------ AVAILABLE DATA
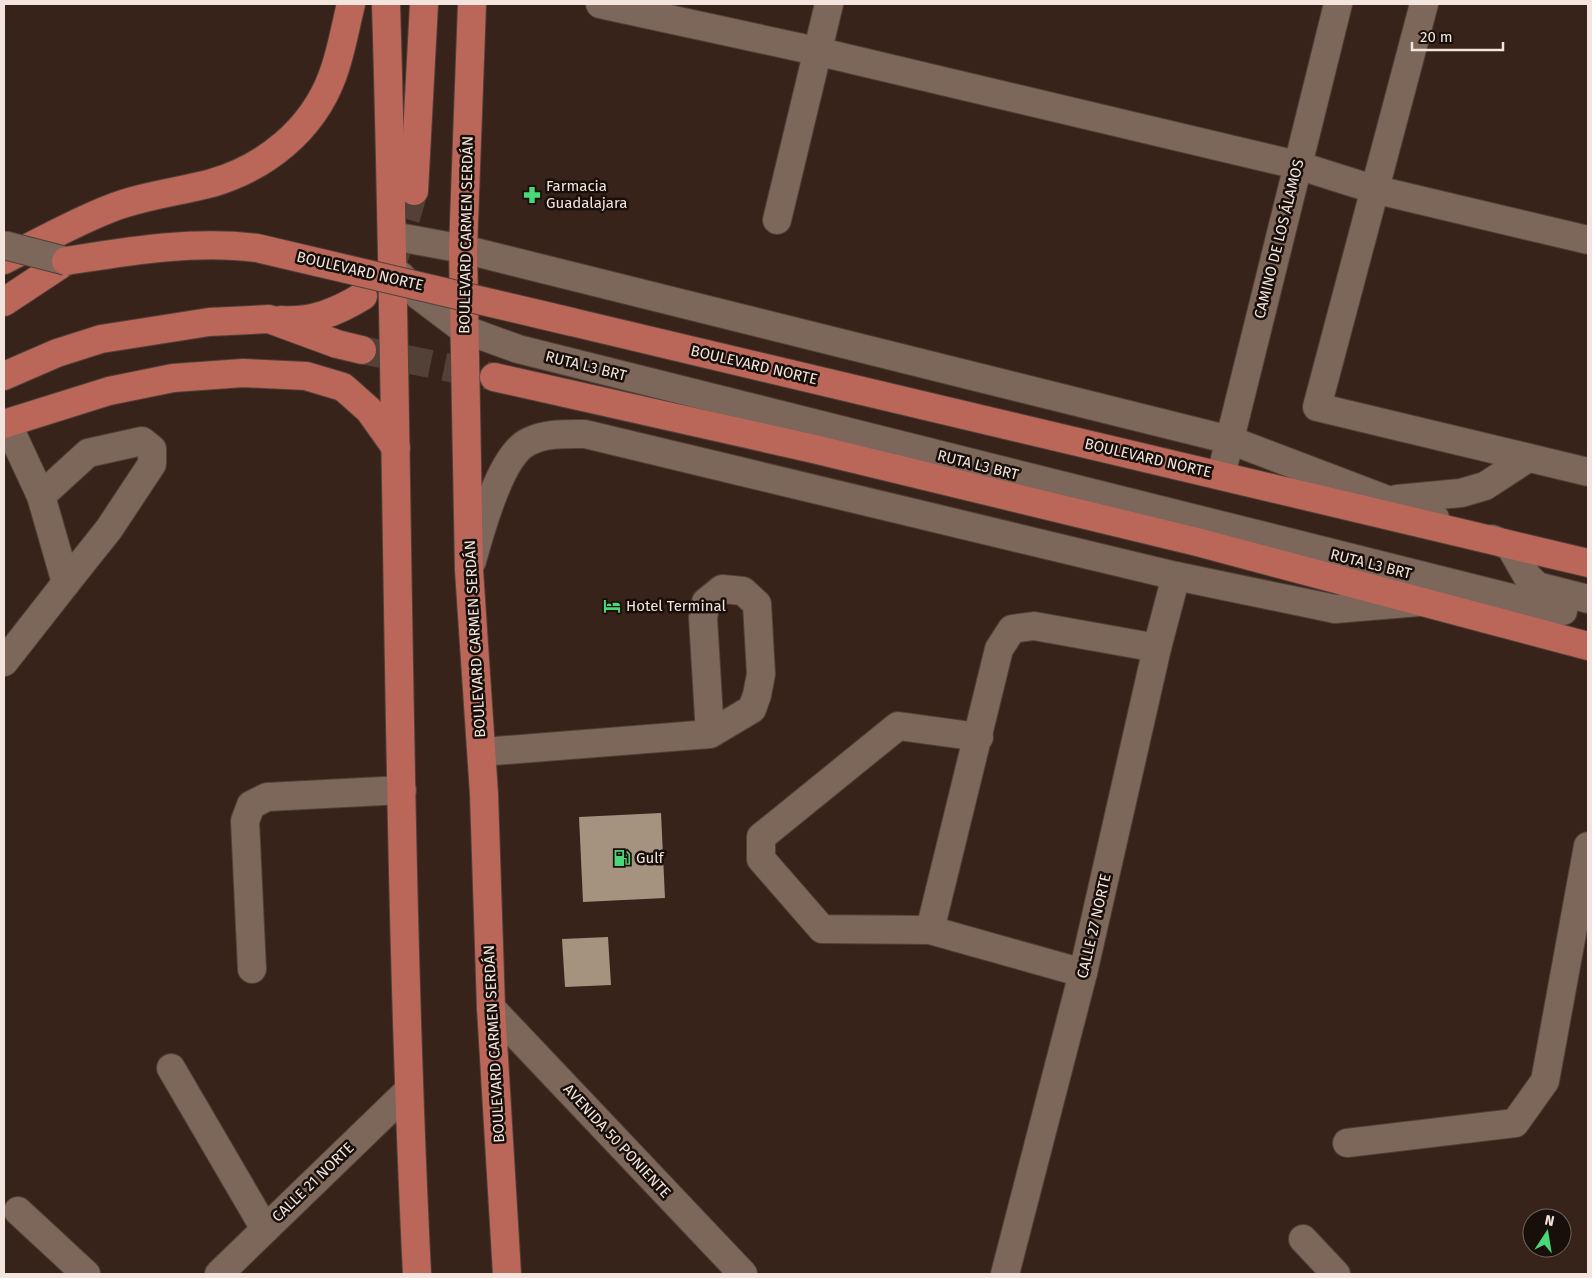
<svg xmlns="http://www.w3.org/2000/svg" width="1592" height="1278" viewBox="0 0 1592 1278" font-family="'Fira Sans',sans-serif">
  <rect width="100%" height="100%" fill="#372319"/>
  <g fill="#a6937f">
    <path d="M661 813 665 898 583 902 579 817Z"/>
    <path d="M608 937 611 985 565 987 562 939Z"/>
  </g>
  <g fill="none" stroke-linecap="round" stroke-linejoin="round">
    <g stroke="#534037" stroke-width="28" stroke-dasharray="28 14" stroke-linecap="butt">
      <path d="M394 259 414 191"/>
      <path d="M362 350 494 377"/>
    </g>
    <g stroke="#514038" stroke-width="30">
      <g id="minor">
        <path d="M600 4 816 51 1297 165 1373 189 1588 240"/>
        <path d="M1424 4 1317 407 1588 472"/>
        <path d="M777 220 829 4"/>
        <path d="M393 236 463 249 1230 440 1435 518"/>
        <path d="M401 276 418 295 463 329 518 349 1563 611"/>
        <path d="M1221 475 1338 4"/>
        <path d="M41 496 88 453 142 441 152 449V464L109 529 66 583"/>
        <path d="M1397 499 1461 493 1485 486 1528 458"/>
        <path d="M1492 539 1510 546 1527 576 1537 586 1588 599"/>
        <path d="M472 561C480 532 500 456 528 442 546 433 565 434 585 434L1176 576 1335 609 1419 602"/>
        <path d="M4 662 66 583 41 496 7 423"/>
        <path d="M482 752 710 734 752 709 757 695 761 674 757 604 743 591 722 589 706 602 703 618 710 734"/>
        <path d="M930 930 822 929 761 859V837L898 726 979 737"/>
        <path d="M252 969 245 821 251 805 267 797 402 790"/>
        <path d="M1083 973 930 930 999 649 1012 629 1034 626 1157 648"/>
        <path d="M491 1008 743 1274"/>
        <path d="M171 1068 265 1229"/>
        <path d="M1347 1143 1515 1123 1545 1081 1588 846"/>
        <path d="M18 1211 86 1274"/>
        <path d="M1303 1239 1336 1274"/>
        <path d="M219 1274 408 1091"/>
        <path d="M1005 1274 1083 973 1157 648 1176 576"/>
      </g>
    </g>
    <g stroke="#514038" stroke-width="30">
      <g id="major">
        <path d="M386 4C399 427 396 851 417 1274"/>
        <path d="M472 4 463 249 469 570 484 794 491 1008 507 1274"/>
        <path d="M414 191 424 4"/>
        <path d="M4 260C38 243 73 223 109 209 141 196 178 192 212 183 266 167 312 130 332 77 341 54 345 28 351 4"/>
        <path d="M4 302 66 261"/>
        <path d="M281 320C312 322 337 312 363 296"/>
        <path d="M572 322 1588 563"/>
        <path d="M4 376 57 353 101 339 209 322 269 319 337 344 362 350"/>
        <path d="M494 377 814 449 1197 542 1588 646"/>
        <path d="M4 424 109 391 173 378 243 373 306 376 343 387 369 410 396 448"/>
      </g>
    </g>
    <use href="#minor" stroke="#7d665a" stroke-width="28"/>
    <use href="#major" stroke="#ba6659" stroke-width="28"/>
    <g stroke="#514038" stroke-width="30" stroke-linecap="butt">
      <path id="minor-bridge" d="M4 245 66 261"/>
    </g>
    <g stroke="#514038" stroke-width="30" stroke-linecap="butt">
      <path id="major-bridge" d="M66 261C130 251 193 240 257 248L572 322"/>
    </g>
    <use href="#minor-bridge" stroke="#7d665a" stroke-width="28"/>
    <use href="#major-bridge" stroke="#ba6659" stroke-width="28"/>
  </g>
  <defs>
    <g id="pharmacy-bare" transform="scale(1.35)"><path d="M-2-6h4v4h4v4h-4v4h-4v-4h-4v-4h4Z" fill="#4ad778" stroke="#180f0a" stroke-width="2.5" paint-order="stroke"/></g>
    <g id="hotel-bare" transform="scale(1.35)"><path d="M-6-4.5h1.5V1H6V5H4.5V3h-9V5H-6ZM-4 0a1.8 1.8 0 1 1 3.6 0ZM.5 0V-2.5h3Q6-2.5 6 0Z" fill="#4ad778" stroke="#180f0a" stroke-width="2.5" paint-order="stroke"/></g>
    <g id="fuel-bare" transform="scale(1.35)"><path d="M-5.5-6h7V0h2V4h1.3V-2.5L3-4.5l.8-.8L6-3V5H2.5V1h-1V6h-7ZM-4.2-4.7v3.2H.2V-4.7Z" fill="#4ad778" stroke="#180f0a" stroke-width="2.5" paint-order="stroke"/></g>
  </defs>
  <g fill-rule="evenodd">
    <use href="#pharmacy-bare" x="532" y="195"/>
    <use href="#hotel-bare" x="612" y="606"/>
    <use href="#fuel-bare" x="622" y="858"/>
  </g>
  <g text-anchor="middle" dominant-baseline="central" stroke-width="5" stroke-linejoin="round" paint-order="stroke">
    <g font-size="15" fill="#f3e5de" stroke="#180f0a" text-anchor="start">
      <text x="546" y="186">Farmacia<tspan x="546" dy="17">Guadalajara</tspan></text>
      <text x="626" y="606">Hotel Terminal</text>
      <text x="636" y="858">Gulf</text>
    </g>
    <g font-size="15" fill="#f3e5de" stroke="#180f0a">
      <text transform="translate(466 235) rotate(-89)">BOULEVARD CARMEN SERDÁN</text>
      <text transform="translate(1279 239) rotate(-76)">CAMINO DE LOS ÁLAMOS</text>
      <text transform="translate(360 271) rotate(13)">BOULEVARD NORTE</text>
      <text transform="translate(754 365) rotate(13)">BOULEVARD NORTE</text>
      <text transform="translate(586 366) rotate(14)">RUTA L3 BRT</text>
      <text transform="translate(1148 458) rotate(13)">BOULEVARD NORTE</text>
      <text transform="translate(978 465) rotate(14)">RUTA L3 BRT</text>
      <text transform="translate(1371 564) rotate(14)">RUTA L3 BRT</text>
      <text transform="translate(475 639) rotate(-93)">BOULEVARD CARMEN SERDÁN</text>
      <text transform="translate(1094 926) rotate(-77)">CALLE 27 NORTE</text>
      <text transform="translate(494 1044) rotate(-93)">BOULEVARD CARMEN SERDÁN</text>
      <text transform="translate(617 1141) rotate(47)">AVENIDA 50 PONIENTE</text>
      <text transform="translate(313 1182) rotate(-44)">CALLE 21 NORTE</text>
    </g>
  </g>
  <rect width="1592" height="1278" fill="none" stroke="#f3e5de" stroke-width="10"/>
  <g transform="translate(1547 1233) rotate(12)"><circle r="24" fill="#180f0a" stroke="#70655f"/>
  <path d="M0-4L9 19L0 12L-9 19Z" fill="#4ad778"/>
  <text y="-8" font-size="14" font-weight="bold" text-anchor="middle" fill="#f3e5de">N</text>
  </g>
  <path d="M1412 42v8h91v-8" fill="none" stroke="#f3e5de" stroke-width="2.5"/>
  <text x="1420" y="42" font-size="15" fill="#f3e5de" stroke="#180f0a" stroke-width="4" paint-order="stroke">20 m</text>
</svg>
------------
DESCRIPTION OF THE TASK
Throughout the material above, find every line holding "middle" and copy it.

SOLUTION TO THIS TASK
  <g text-anchor="middle" dominant-baseline="central" stroke-width="5" stroke-linejoin="round" paint-order="stroke">
  <text y="-8" font-size="14" font-weight="bold" text-anchor="middle" fill="#f3e5de">N</text>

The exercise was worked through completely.